Padres outfielder Melvin Upton Jr. says he’s “tired of trying to live up to other people’s expectations” and intends to “work hard” and “have fun” in San Diego, Jeff Sanders of the San Diego Union-Tribune reports. As Sanders writes, the elder Upton brother has long been looked upon to deliver results befitting his talent, draft status, and contracts, and he’s obviously endured some rough years along the way. But he’s still only 31 years old and turned things around last year, posting a .259/.327/.429 slash in 228 plate appearances while profiling as a solid defender in center. While the $31.9MM left on his contract over the next two years, which the Friars took on in the Craig Kimbrel swap, still looks rather expensive, it’s certainly possible that Upton will continue that momentum and function as a valuable member of the roster.
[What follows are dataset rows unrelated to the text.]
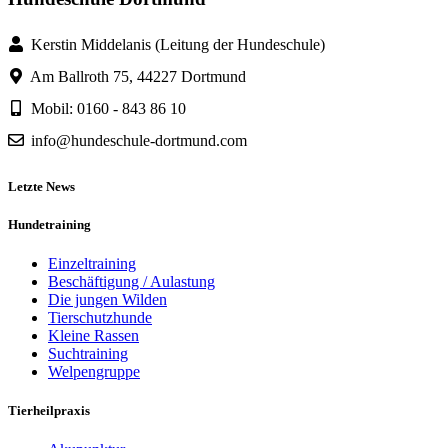
Kerstin Middelanis (Leitung der Hundeschule)
Am Ballroth 75, 44227 Dortmund
Mobil: 0160 - 843 86 10
info@hundeschule-dortmund.com
Letzte News
Hundetraining
Einzeltraining
Beschäftigung / Aulastung
Die jungen Wilden
Tierschutzhunde
Kleine Rassen
Suchtraining
Welpengruppe
Tierheilpraxis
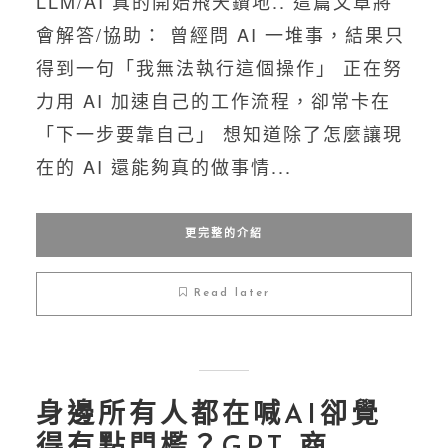
LLM/AI 真的開始飛天鑽地.. 這篇文章將
會解答/協助： 曾經問 AI 一堆事，結果只
得到一句「我無法執行這個操作」 正在努
力用 AI 加速自己的工作流程，卻常卡在
「下一步要靠自己」 想知道除了怎麼讓現
在的 AI 還能夠真的做事情...
更完整的介紹
Read later
身邊所有人都在喊AI卻覺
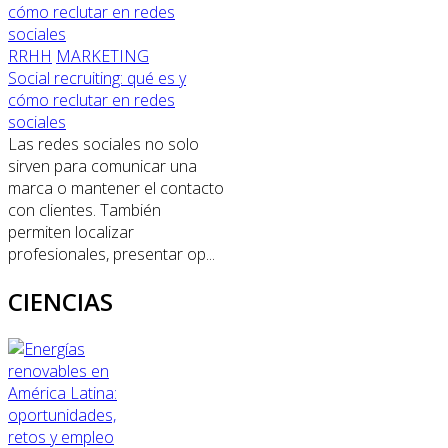
RRHH
MARKETING
Social recruiting: qué es y
cómo reclutar en redes
sociales
Las redes sociales no solo
sirven para comunicar una
marca o mantener el contacto
con clientes. También
permiten localizar
profesionales, presentar op...
CIENCIAS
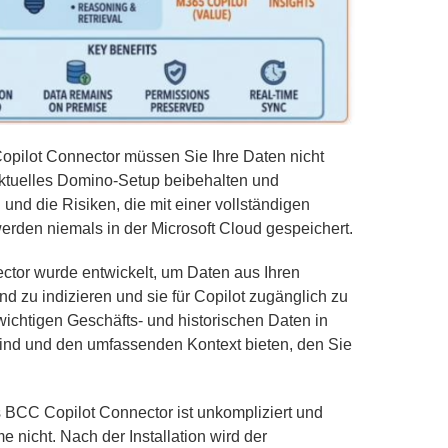
opilot Connector müssen Sie Ihre Daten nicht
aktuelles Domino-Setup beibehalten und
nd die Risiken, die mit einer vollständigen
erden niemals in der Microsoft Cloud gespeichert.
ctor wurde entwickelt, um Daten aus Ihren
 zu indizieren und sie für Copilot zugänglich zu
wichtigen Geschäfts- und historischen Daten in
 sind und den umfassenden Kontext bieten, den Sie
es BCC Copilot Connector ist unkompliziert und
 nicht. Nach der Installation wird der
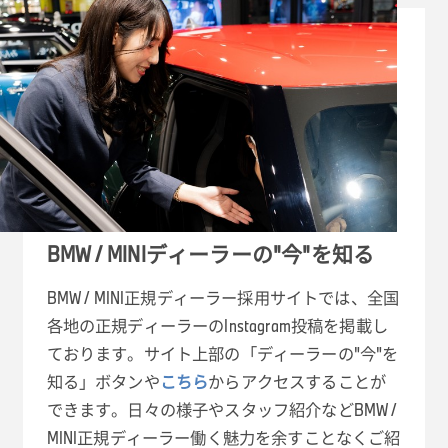
BMW / MINIディーラーの"今"を知る
BMW / MINI正規ディーラー採用サイトでは、全国
各地の正規ディーラーのInstagram投稿を掲載し
ております。サイト上部の「ディーラーの"今"を
知る」ボタンや
こちら
からアクセスすることが
できます。日々の様子やスタッフ紹介などBMW /
MINI正規ディーラー働く魅力を余すことなくご紹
Here are a few more notes from the NL West:
- Dodgers lefty Alex Wood missed his scheduled start today after experiencing forearm tightness, as Ken Gurnick of MLB.com reports. As things stand, though, the team is “optimistic” that the current issue is a minor one, Bill Shaikin of the Los Angeles Times reports (Twitter links), and Wood himself says the soreness is “extremely mild.” Acquired last summer, Wood figures to be an important component of the club’s rotation depth as it deals with the extended absences of pitchers such as Brandon McCarthy and Brett Anderson, as well as the continued uncertainty surrounding Hyun-jin Ryu. It’s certainly too soon to know whether there’s cause for real concern regarding Wood, but he’s always been a player who has faced questions about his durability due to his unorthodox delivery and prior Tommy John surgery. Indeed, the statistical research of MLBTR contributor Bradley Woodrum suggested that Wood is at a heightened risk of a TJ procedure this year, as he checked in at 72% above the league average risk. While that shouldn’t be read to indicate that Wood is particularly likely to require a UCL replacement in the coming season, it does perhaps point towards cautious handling, and the club seems to be proceeding accordingly.
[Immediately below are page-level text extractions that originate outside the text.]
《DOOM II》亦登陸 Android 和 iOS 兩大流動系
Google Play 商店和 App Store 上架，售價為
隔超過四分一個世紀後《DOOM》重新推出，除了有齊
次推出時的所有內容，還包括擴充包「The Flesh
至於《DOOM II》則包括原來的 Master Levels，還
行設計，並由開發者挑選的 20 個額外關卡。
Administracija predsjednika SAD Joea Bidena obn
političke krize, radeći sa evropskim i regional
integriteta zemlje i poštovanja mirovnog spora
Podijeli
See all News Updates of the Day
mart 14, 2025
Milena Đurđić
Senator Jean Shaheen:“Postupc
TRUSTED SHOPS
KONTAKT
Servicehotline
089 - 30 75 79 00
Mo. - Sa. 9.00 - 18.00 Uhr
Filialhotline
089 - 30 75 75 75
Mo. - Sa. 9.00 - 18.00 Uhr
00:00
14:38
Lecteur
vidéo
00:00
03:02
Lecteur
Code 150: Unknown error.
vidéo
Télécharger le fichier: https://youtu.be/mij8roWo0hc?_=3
- The Dodgers intend to utilize Joc Pederson as the team’s regular center fielder, Bill Plunkett of the Orange County Register reports. While the team is giving an extended look to Trayce Thompson this spring, skipper Dave Roberts explains that the much-hyped Pederson “looks good, much more comfortable at the plate” now than he did down the stretch and remains “a plus defender in center field.”
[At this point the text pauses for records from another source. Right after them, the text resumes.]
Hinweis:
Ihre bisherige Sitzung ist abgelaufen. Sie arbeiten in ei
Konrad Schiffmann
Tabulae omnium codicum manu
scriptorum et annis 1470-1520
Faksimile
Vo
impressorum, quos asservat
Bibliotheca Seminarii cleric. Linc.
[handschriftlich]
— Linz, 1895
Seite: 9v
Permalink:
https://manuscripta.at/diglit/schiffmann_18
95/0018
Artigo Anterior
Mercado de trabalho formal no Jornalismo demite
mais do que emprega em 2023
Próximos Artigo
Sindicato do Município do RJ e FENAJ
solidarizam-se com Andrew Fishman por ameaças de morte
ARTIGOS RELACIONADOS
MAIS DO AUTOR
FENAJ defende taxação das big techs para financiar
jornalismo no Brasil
- J.P. Hoornstra of the Los Angeles News Group examines the Dodgers’ extensive recent history on the Cuban market in an interesting piece. The demand for Cuban talent jumped with Yasiel Puig’s success, Hoornstra explains, but has begun to stabilize — in player assessment, if not overall spending levels — as more and more players from the island have made their way north. While Los Angeles has continued to invest in Cuban ballplayers, GM Farhan Zaidi also explains that the organization has done more to “create a stronger assimilation program” to help ensure they’ll succeed. “I think you sort of gain information from not just players you’ve signed from that market in the past, but who other teams have signed, what kind of players have succeeded. Why they’ve succeeded,” says Zaidi. “Not just their inherent talent level, but were they given the support system that I think these guys need to succeed?”
- Speaking at the SABR analytics conference, Diamondbacks CEO Derrick Hall explained the reasoning behind the organization’s decision to part with young talent in recent months, as Nick Piecoro of the Arizona Republic reports. Arizona was prepared to deal with some criticism, and acknowledges that it hurt to give up some strong prospects to build for the present. He explained that the D-Backs will always focus on “building from within,” but nevertheless felt the time was right “to somewhat abandon that with a couple of moves that we made so that we can create that flexibility because we think we can win now.” That doesn’t mean the team will always operated that way going forward, though, he stressed. “It is a unique model and it’s not something we’re going to practice forever,” says Hall. “It’s not going to define us. We’re not always going to look that way.”